Start of Block
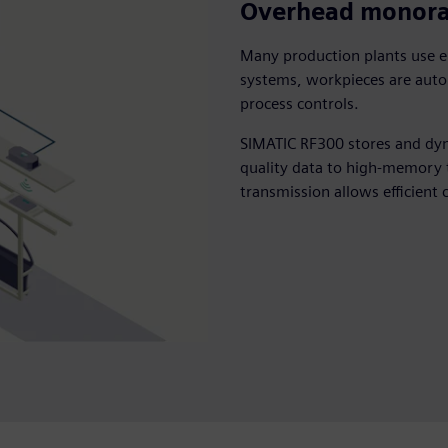
Overhead monorai
Many production plants use el
systems, workpieces are autom
process controls.
SIMATIC RF300 stores and dyna
quality data to high-memory 
transmission allows efficient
End of Block
*ABOUT THIS EXERCISE:* What you return must be the lines from the line holding "process controls." through the final line of the material, word for word, and nothing more.

*SOLUTION:*
process controls.
SIMATIC RF300 stores and dyna
quality data to high-memory 
transmission allows efficient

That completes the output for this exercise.